Le procès de Saddam Hussein peut-il être conduit avec suffisamment d’équité pour répondre aux critères d’un procès juste ? Quoi qu’il en soit, un verdict de culpabilité sera présenté, et pas seulement dans le monde arabe, comme le résultat d’une justice des vainqueurs. Après tout, Saddam a été capturé par des soldats américains durant une guerre dont le commandant en chef américain a rejeté l’entière responsabilité sur le dictateur irakien.
Aujourd’hui, bien que la guerre ne soit pas finie, Saddam est dans le box des accusés. Il affirme pour sa défense qu’il est toujours le président de l’Irak et que la cour, contrôlé par les États-Unis, n’a pas le droit de juger des actions militaires menées au nom des intérêts légitimes de l’Irak. La famille de Saddam a rassemblé une petite armée d’avocats regroupant la fine fleur des juristes anti-américains, dont la fille de Khadafi.

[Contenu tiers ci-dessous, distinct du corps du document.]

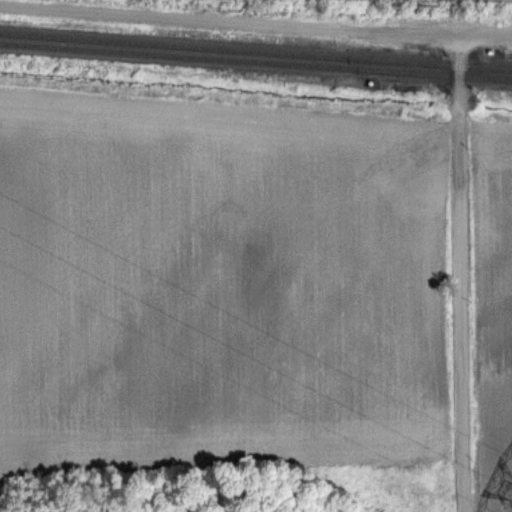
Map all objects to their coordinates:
road: (230, 22)
road: (486, 36)
railway: (255, 52)
railway: (255, 60)
road: (461, 274)
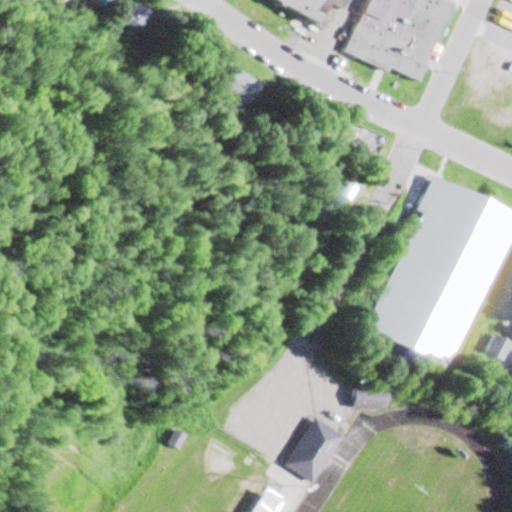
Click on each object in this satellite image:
road: (196, 0)
road: (197, 0)
building: (312, 9)
building: (128, 18)
building: (402, 38)
building: (401, 41)
road: (447, 64)
building: (231, 88)
road: (350, 93)
building: (439, 272)
building: (438, 275)
road: (337, 280)
building: (365, 400)
building: (307, 448)
track: (406, 467)
building: (282, 490)
park: (381, 494)
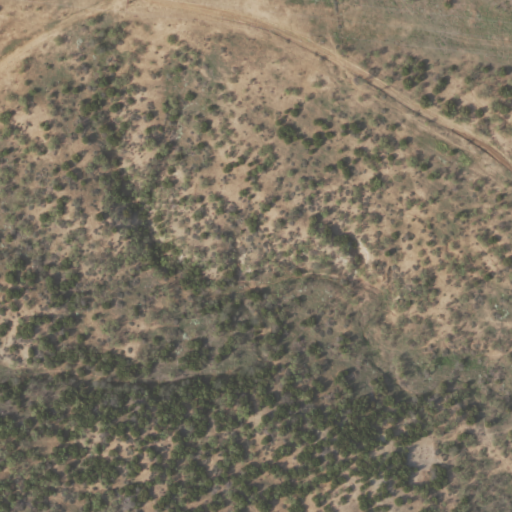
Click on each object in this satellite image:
road: (133, 29)
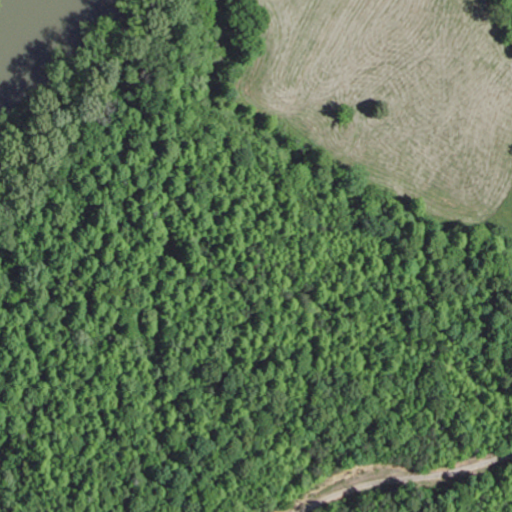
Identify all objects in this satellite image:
river: (5, 7)
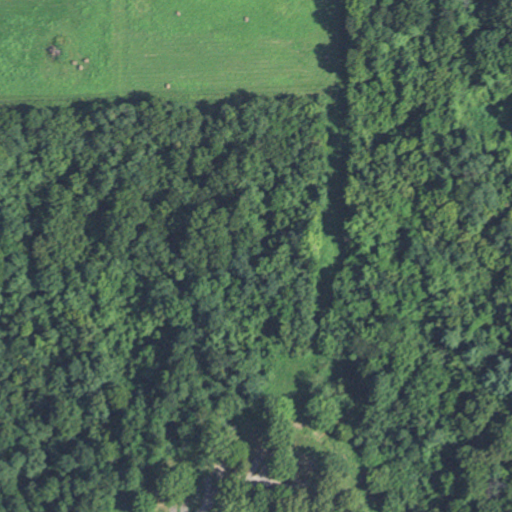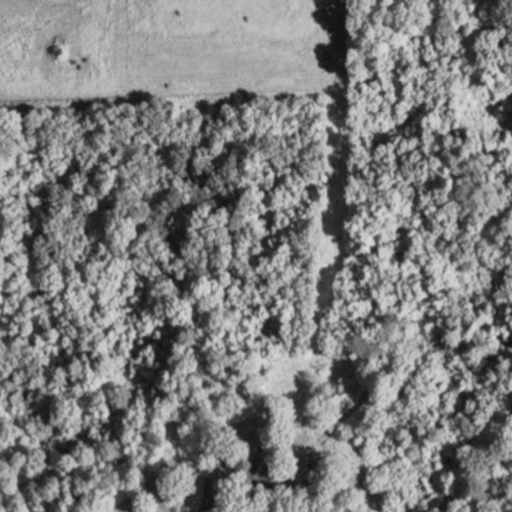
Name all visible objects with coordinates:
road: (260, 377)
road: (255, 476)
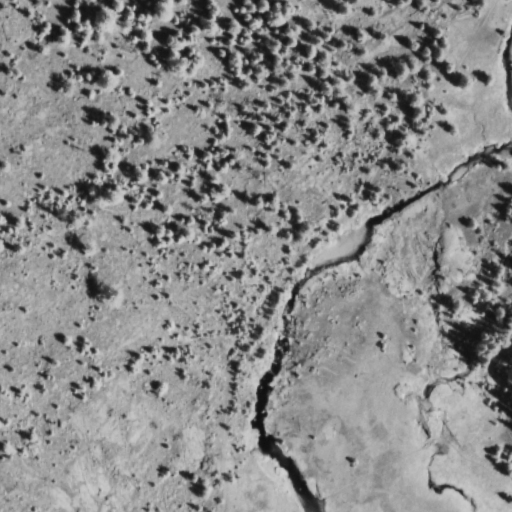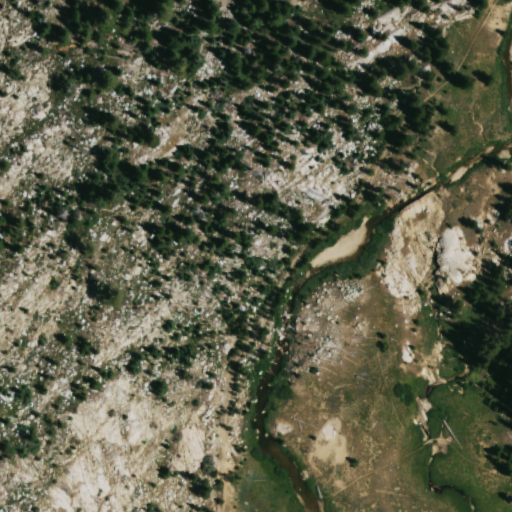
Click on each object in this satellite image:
road: (313, 237)
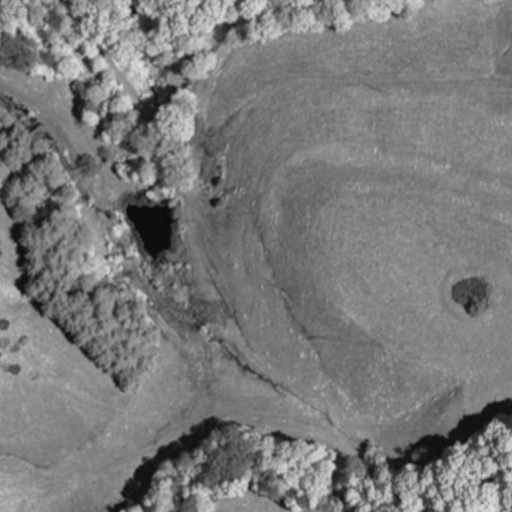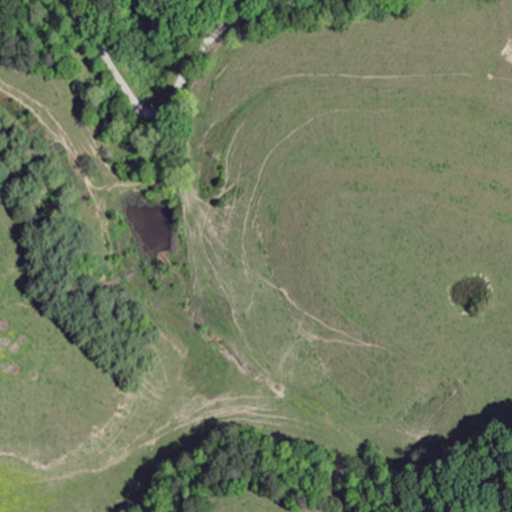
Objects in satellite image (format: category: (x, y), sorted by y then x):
road: (177, 89)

Tout est en place pour un procès politique où l’accusé pointera du doigt les forces d’occupation et leur cour fantoche.
La procédure du tribunal est semblable à celle de La Haye sur l’ex-Yougoslavie, ce qui implique l’existence de juges d’instruction, une procédure qui donne plus de poids à l’accusation et diminue la présomption d’innocence. En outre, on peut utiliser les résultats d’interrogatoires conduits sans présence d’un avocat, ce qui serait interdit aux États-Unis. Mais la différence avec les procès de ce type menés par le passé est qu’il est conduit par des Irakiens et non par des juristes internationaux.
La clé d’un procès équitable est l’indépendance de la justice par rapport au pouvoir politique. En Irak, les protections institutionnelles font défaut et la capacité à rendre un jugement indépendant dépendra de l’intégrité et du courage des magistrats. La première question çà laquelle il faut répondre est l’indépendance de la cour de justice vis-à-vis des États-Unis. Elle peut se mesurer à la réaction qu’auraient les États-Unis face à un acquittement de Saddam Hussein. Dans une telle situation, les États-Unis ne le libèreraient pas, mais il serait alors gardé comme prisonniers de guerre, plus comme criminel. Quoi qu’il en soit, il est extrêmement douteux que Saddam Hussein puisse être acquitté même si certaines accusations pourraient aboutir à des non-lieux. Ainsi, il serait facile pour les avocats de comparer l’invasion du Koweit à celle de l’Irak par George W. Bush. C’est pourquoi mieux vaut concentrer l’accusation sur le gazage des Kurdes et d’autres crimes spécifiques à Saddam Hussein. Après tout, le tribunal de Nuremberg avait acquitté des nazis notoires de certains crimes.
Si le procès paraît juste, Saddam perdra des soutiens en Irak. Nous devons respecter le droit et Nuremberg nous enseigne que même la justice des vainqueurs peut être juste.
« Saddam on Trial », par Alan M. Dershowitz, Wall Street Journal, 6 juillet 2004.